Но и про двойки, и даже про безумную любовь говорили как-то одинаково, без воодушевления. Потому-то Марусе и было так важно понять, что же это за тройное сальто-мортале такое, от одного названия которого у Андрея и Генки одинаково загорелись глаза. Впрочем, она уже привыкла к такому огню воодушевления и даже удивилась бы, если бы он не появился, как только речь зашла о сальто-мортале. Он загорался в глазах всех ее новых знакомых всегда, когда речь заходила о чем-нибудь таком... цирковом.

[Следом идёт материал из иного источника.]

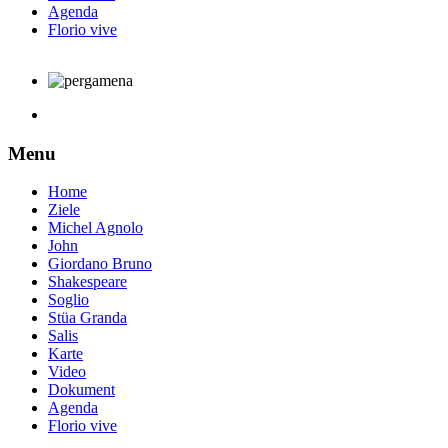
Agenda
Florio vive
Menu
Home
Ziele
Michel Agnolo
John
Giordano Bruno
Shakespeare
Soglio
Stüa Granda
Salis
Karte
Video
Dokument
Agenda
Florio vive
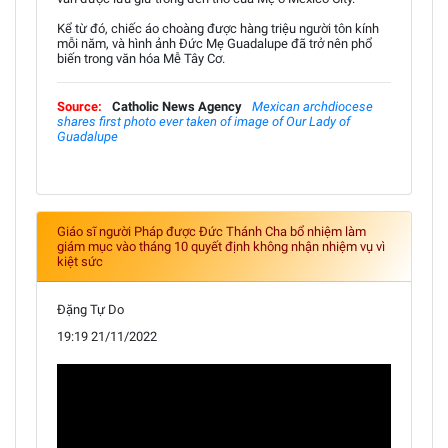
Kể từ đó, chiếc áo choàng được hàng triệu người tôn kính
mỗi năm, và hình ảnh Đức Mẹ Guadalupe đã trở nên phổ
biến trong văn hóa Mễ Tây Cơ.
Source:
Catholic News Agency
Mexican archdiocese
shares first photo ever taken of image of Our Lady of
Guadalupe
Giáo sĩ người Pháp được Đức Thánh Cha bổ nhiệm làm
giám mục vào tháng 10 quyết định không nhận nhiệm vụ vì
kiệt sức
Đặng Tự Do
19:19 21/11/2022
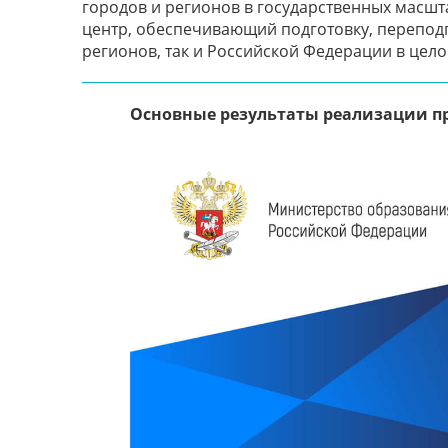
городов и регионов в государственных масш
центр, обеспечивающий подготовку, перепод
регионов, так и Российской Федерации в цело
Основные результаты реализации п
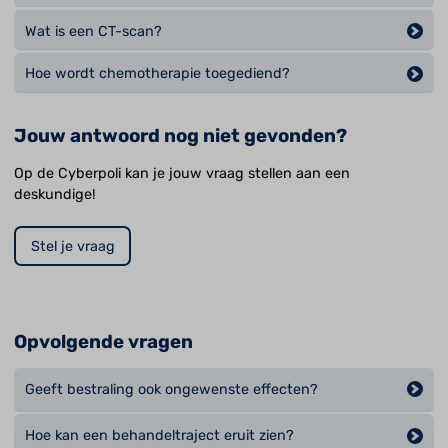
Wat is een CT-scan?
Hoe wordt chemotherapie toegediend?
Jouw antwoord nog niet gevonden?
Op de Cyberpoli kan je jouw vraag stellen aan een
deskundige!
Stel je vraag
Opvolgende vragen
Geeft bestraling ook ongewenste effecten?
Hoe kan een behandeltraject eruit zien?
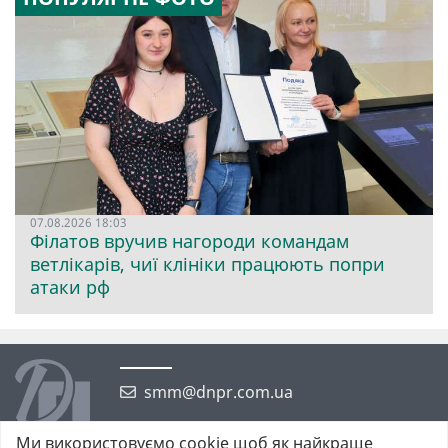
07.08.2026 18:03
Філатов вручив нагороди командам
ветлікарів, чиї клініки працюють попри
атаки рф
smm@dnpr.com.ua
Ми використовуємо cookie щоб як найкраще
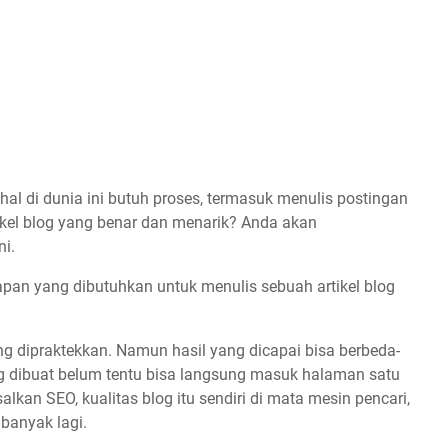
 hal di dunia ini butuh proses, termasuk menulis postingan
kel blog yang benar dan menarik? Anda akan
ni.
hapan yang dibutuhkan untuk menulis sebuah artikel blog
 dipraktekkan. Namun hasil yang dicapai bisa berbeda-
ang dibuat belum tentu bisa langsung masuk halaman satu
lkan SEO, kualitas blog itu sendiri di mata mesin pencari,
 banyak lagi.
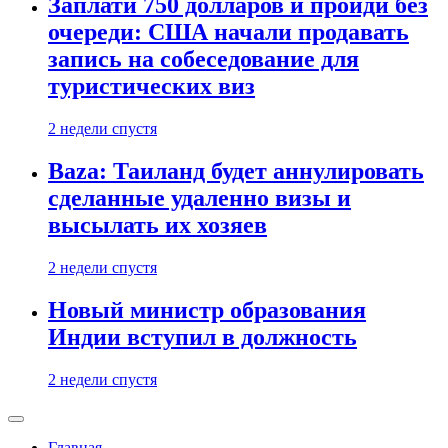
Заплати 750 долларов и пройди без
очереди: США начали продавать
запись на собеседование для
туристических виз
2 недели спустя
Baza: Таиланд будет аннулировать
сделанные удаленно визы и
высылать их хозяев
2 недели спустя
Новый министр образования
Индии вступил в должность
2 недели спустя
Главная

– Тройное сальто-мортале редко делают, – объяснил Андрей в ответ на Марусин вопрос. – Раньше вообще смертельный номер считался. Многие шею свернули.
– А зачем пытались, раз смертельный номер? – спросила Маруся.
– Как зачем! Ну... хочется же. Трудно же сделать, вот и хочется.
Андрей вообще не горазд был объяснять, а особенно что-нибудь вот такое, про сальто-мортале или про другие замысловатые прыжки. Гораздо лучше ему удавалось их делать. Впрочем, и про то, что к цирку не относилось, он тоже объяснял с трудом, но уже по другой причине: все остальное было ему не слишком интересно. Ему и Маруся была не слишком интересна, потому что она не имела отношения ни к флик-флякам, ни к фордер-шпрунгам. То есть сначала Марусе казалось, что она ему все-таки интересна, но вскоре она поняла, что это не так, и совсем не обиделась. В конце концов, она вообще никому никогда не бывала интересна. И какая разница, что тому причиной интерес мужчин к эффектным женщинам, к которым Маруся уж точно не принадлежит, или, вот как у Андрея, интерес к сальто-мортале, которых она делать не умеет?
В последние два месяца ее вообще не обижали и не печалили всякие неважные вещи. Все, что произошло с нею за это время, было так неожиданно, так прекрасно и важно, что смешно было бы обращать внимание на пустяки.
В последние два месяца Маруся работала ассистенткой у иллюзиониста Ласкина, который сказал ей однажды, что любит фокусы за их безграничность. Вообще-то он был неразговорчив, но если уж говорил, то что-нибудь вот такое, необыкновенное и будоражащее воображение. А больше молчал и загадочно улыбался, и Марусе казалось, что сейчас он исчезнет, а его улыбка останется висеть в воздухе, как улыбка Чеширского кота.
Маруся заряжала для него секреты, так это называлось у фокусников, а попросту говоря, готовила аппаратуру к трюкам.
– Ты сообразительная, – сказал ей два месяца назад клоун Сидоров. – И зачем тебя в цветочницы отпускать, когда Боря мне за такую ассистентку только спасибо скажет?
Про то, что она собирается продавать цветы, Маруся сказала Сидорову просто так. Вернее, даже не просто так, а от отчаяния. Цветочный киоск стоял рядом с цирком, его было видно в окно, а ей – надо же ей было объяснить, чем она собирается заниматься, когда распрощается с Сидоровым и его гардеробной, и объяснить это надо было так, чтобы Петр Иванович поверил. Ну, Маруся и сказала, что будет работать цветочницей, потому что этому, наверное, нетрудно научиться, и вообще, это даже красиво.